Beavers would help clean water around the reservoir says South West Water
Concerns have been raised over plans to release beavers into the wild, close to a reservoir on the boundary of Devon and Cornwall.
South West Water is considering a trial to see if they can help improve water quality around Roadford reservoir.
Beavers are to be introduced in trials in Scotland in May.
But there are concerns over possible damage to trees after a beaver recently escaped in Devon and left a trail of fallen trees 20 miles away in Cornwall.
Councillor Mark Butler, of Broadwoodwidger Council, told BBC News: "When you see the damage done by a single beaver, it makes those fears grow."
The escaped animal is believed to be felling trees up to 20 miles (32km) away, on the banks of the River Tamar near Gunnislake, Cornwall, from where it escaped in Lifton, Devon.
The beaver is still at large, but its owner, wildlife consultant Derek Gow said introducing beavers would be a "good idea".

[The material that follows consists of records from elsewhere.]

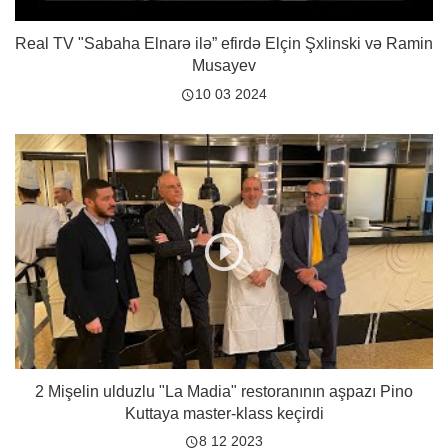
Real TV "Sabaha Elnarə ilə” efirdə Elçin Şxlinski və Ramin
Musayev
10 03 2024
2 Mişelin ulduzlu "La Madia" restoranının aşpazı Pino
Kuttaya master-klass keçirdi
8 12 2023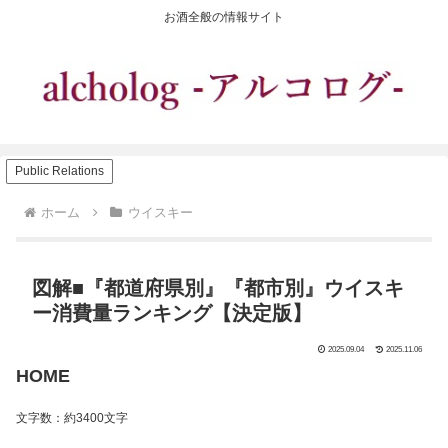
お酒全般の情報サイト
Public Relations
ホーム
ウイスキー
図解■『都道府県別』『都市別』ウイスキ
ー消費量ランキング【決定版】
2025.09.04
2025.11.06
HOME
文字数：約3400文字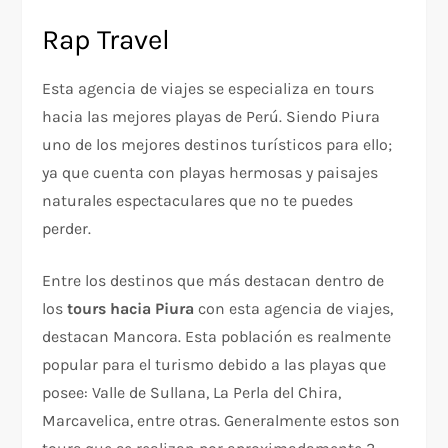
Rap Travel
Esta agencia de viajes se especializa en tours
hacia las mejores playas de Perú. Siendo Piura
uno de los mejores destinos turísticos para ello;
ya que cuenta con playas hermosas y paisajes
naturales espectaculares que no te puedes
perder.
Entre los destinos que más destacan dentro de
los
tours hacia Piura
con esta agencia de viajes,
destacan Mancora. Esta población es realmente
popular para el turismo debido a las playas que
posee: Valle de Sullana, La Perla del Chira,
Marcavelica, entre otras. Generalmente estos son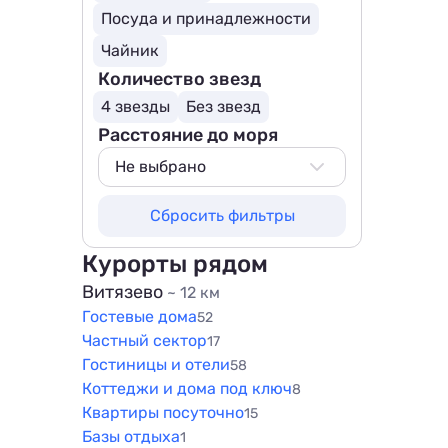
Посуда и принадлежности
Чайник
Количество звезд
4 звезды
Без звезд
Расстояние до моря
Не выбрано
Не выбрано
Сбросить фильтры
50 м
100 м
Курорты рядом
200 м
Витязево
~ 12 км
Гостевые дома
500 м
52
Частный сектор
17
800 м
Гостиницы и отели
58
1000 м
Коттеджи и дома под ключ
8
1500 м
Квартиры посуточно
15
Базы отдыха
1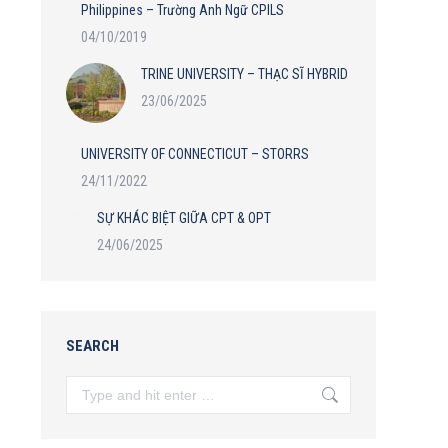
Philippines – Trường Anh Ngữ CPILS
04/10/2019
TRINE UNIVERSITY – THẠC SĨ HYBRID
23/06/2025
UNIVERSITY OF CONNECTICUT – STORRS
24/11/2022
SỰ KHÁC BIỆT GIỮA CPT & OPT
24/06/2025
SEARCH
Search: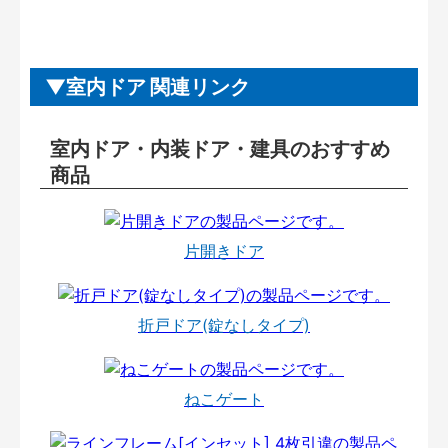
室内ドア 関連リンク
室内ドア・内装ドア・建具のおすすめ
商品
片開きドア
折戸ドア(錠なしタイプ)
ねこゲート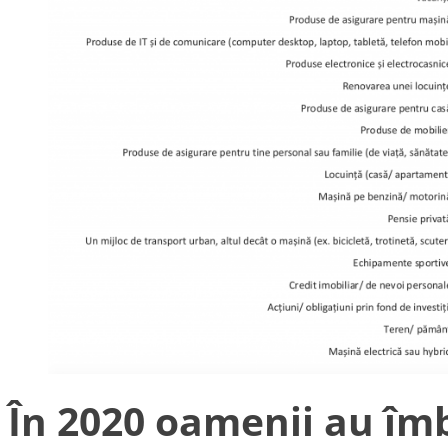
În 2020 oamenii au îmb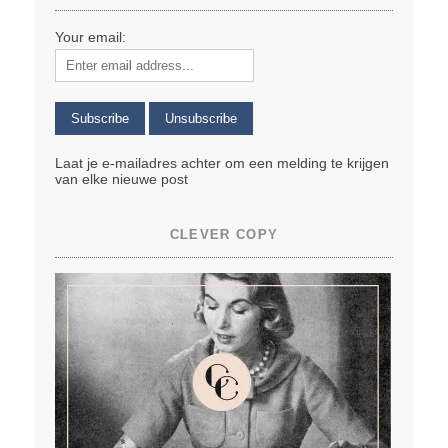
Your email:
Laat je e-mailadres achter om een melding te krijgen
van elke nieuwe post
CLEVER COPY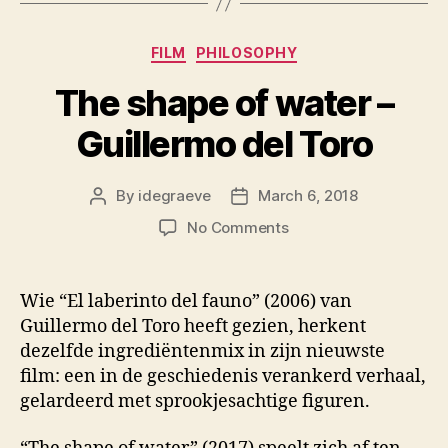
Categories
FILM
PHILOSOPHY
The shape of water –
Guillermo del Toro
By
idegraeve
March 6, 2018
Post
Post
author
date
on
No Comments
The
shape
of
Wie “El laberinto del fauno” (2006) van
water
Guillermo del Toro heeft gezien, herkent
–
dezelfde ingrediëntenmix in zijn nieuwste
Guillermo
film: een in de geschiedenis verankerd verhaal,
del
gelardeerd met sprookjesachtige figuren.
Toro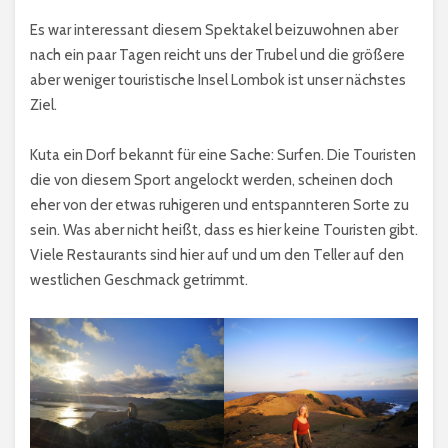
Es war interessant diesem Spektakel beizuwohnen aber
nach ein paar Tagen reicht uns der Trubel und die größere
aber weniger touristische Insel Lombok ist unser nächstes
Ziel.
Kuta ein Dorf bekannt für eine Sache: Surfen. Die Touristen
die von diesem Sport angelockt werden, scheinen doch
eher von der etwas ruhigeren und entspannteren Sorte zu
sein. Was aber nicht heißt, dass es hier keine Touristen gibt.
Viele Restaurants sind hier auf und um den Teller auf den
westlichen Geschmack getrimmt.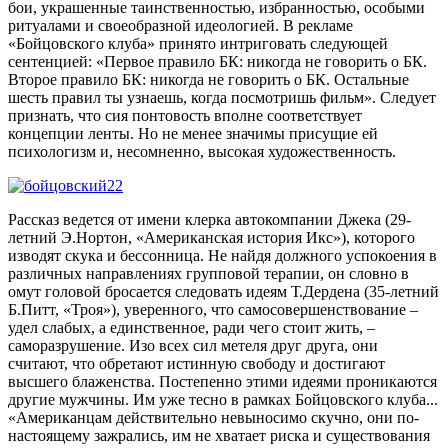
бои, украшенные таинственностью, избранностью, особыми
ритуалами и своеобразной идеологией. В рекламе
«Бойцовского клуба» принято интриговать следующей
сентенцией: «Первое правило БК: никогда не говорить о БК.
Второе правило БК: никогда не говорить о БК. Остальные
шесть правил ты узнаешь, когда посмотришь фильм». Следует
признать, что сия понтовость вполне соответствует
концепции ленты. Но не менее значимы присущие ей
психологизм и, несомненно, высокая художественность.
Рассказ ведется от имени клерка автокомпании Джека (29-
летний Э.Нортон, «Американская история Икс»), которого
изводят скука и бессонница. Не найдя должного успокоения в
различных направлениях групповой терапии, он словно в
омут головой бросается следовать идеям Т.Дердена (35-летний
Б.Питт, «Троя»), уверенного, что самосовершенствование –
удел слабых, а единственное, ради чего стоит жить, –
саморазрушение. Изо всех сил метеля друг друга, они
считают, что обретают истинную свободу и достигают
высшего блаженства. Постепенно этими идеями проникаются
другие мужчины. Им уже тесно в рамках Бойцовского клуба...
«Американцам действительно невыносимо скучно, они по-
настоящему зажрались, им не хватает риска и существования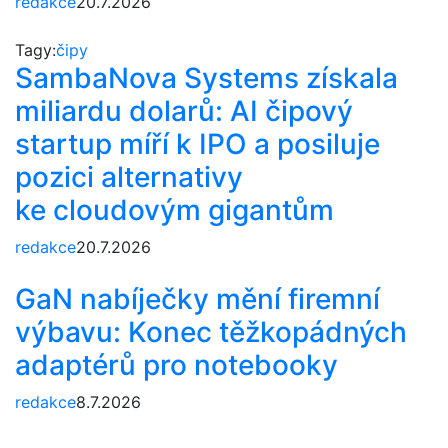
redakce
20.7.2026
Tagy:
čipy
SambaNova Systems získala
miliardu dolarů: AI čipový
startup míří k IPO a posiluje
pozici alternativy
ke cloudovým gigantům
redakce
20.7.2026
GaN nabíječky mění firemní
výbavu: Konec těžkopádných
adaptérů pro notebooky
redakce
8.7.2026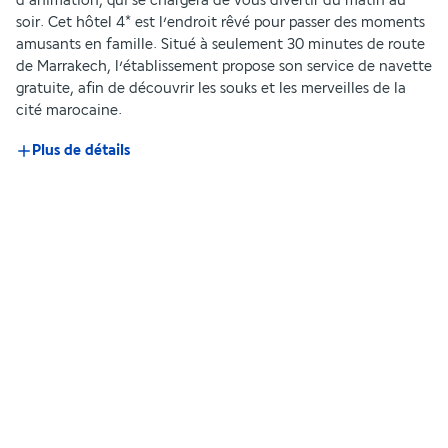
d’animation, qui se chargera de vous divertir du matin au 
soir. Cet hôtel 4* est l’endroit rêvé pour passer des moments 
amusants en famille. Situé à seulement 30 minutes de route 
de Marrakech, l’établissement propose son service de navette 
gratuite, afin de découvrir les souks et les merveilles de la 
cité marocaine.
Plus de détails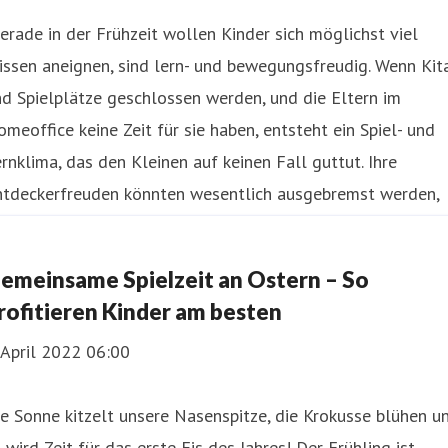
erade in der Frühzeit wollen Kinder sich möglichst viel
ssen aneignen, sind lern- und bewegungsfreudig. Wenn Kit
d Spielplätze geschlossen werden, und die Eltern im
meoffice keine Zeit für sie haben, entsteht ein Spiel- und
rnklima, das den Kleinen auf keinen Fall guttut. Ihre
ntdeckerfreuden könnten wesentlich ausgebremst werden,
llten die Kinder fühlen, dass sie nur im Wege sind.
emeinsame Spielzeit an Ostern – So
rofitieren Kinder am besten
 April 2022 06:00
e Sonne kitzelt unsere Nasenspitze, die Krokusse blühen u
 wird Zeit für das erste Eis des Jahres! Der Frühling ist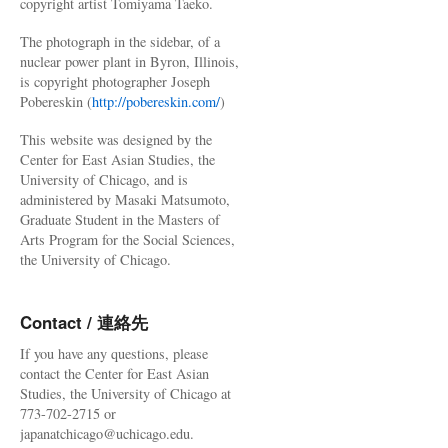
copyright artist Tomiyama Taeko.
The photograph in the sidebar, of a
nuclear power plant in Byron, Illinois,
is copyright photographer Joseph
Pobereskin (
http://pobereskin.com/
)
This website was designed by the
Center for East Asian Studies, the
University of Chicago, and is
administered by Masaki Matsumoto,
Graduate Student in the Masters of
Arts Program for the Social Sciences,
the University of Chicago.
Contact / 連絡先
If you have any questions, please
contact the Center for East Asian
Studies, the University of Chicago at
773-702-2715 or
japanatchicago@uchicago.edu.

Beaver-felled trees have been found 20 miles away from the farm
He said: "Their dams trap silt and act as a natural filter.
"And they work 24 hours a day, so it is a sustainable source of clean water."
He said tree canopies in the area could be reduced, but any fallen trees would encourage new saplings to grow.
"It creates a much better wildlife environment when you have beavers around."
Martin Ross of South West Water said: "If we don't do this we face more investment in concrete and chemicals as well as energy to provide clean water over the next 30 to 50 years."
Beavers were hunted to extinction in England and Wales during the 12th Century and disappeared from the rest of the country 400 years later.
They were hunted for their fur and throat glands, which were believed to have medicinal properties.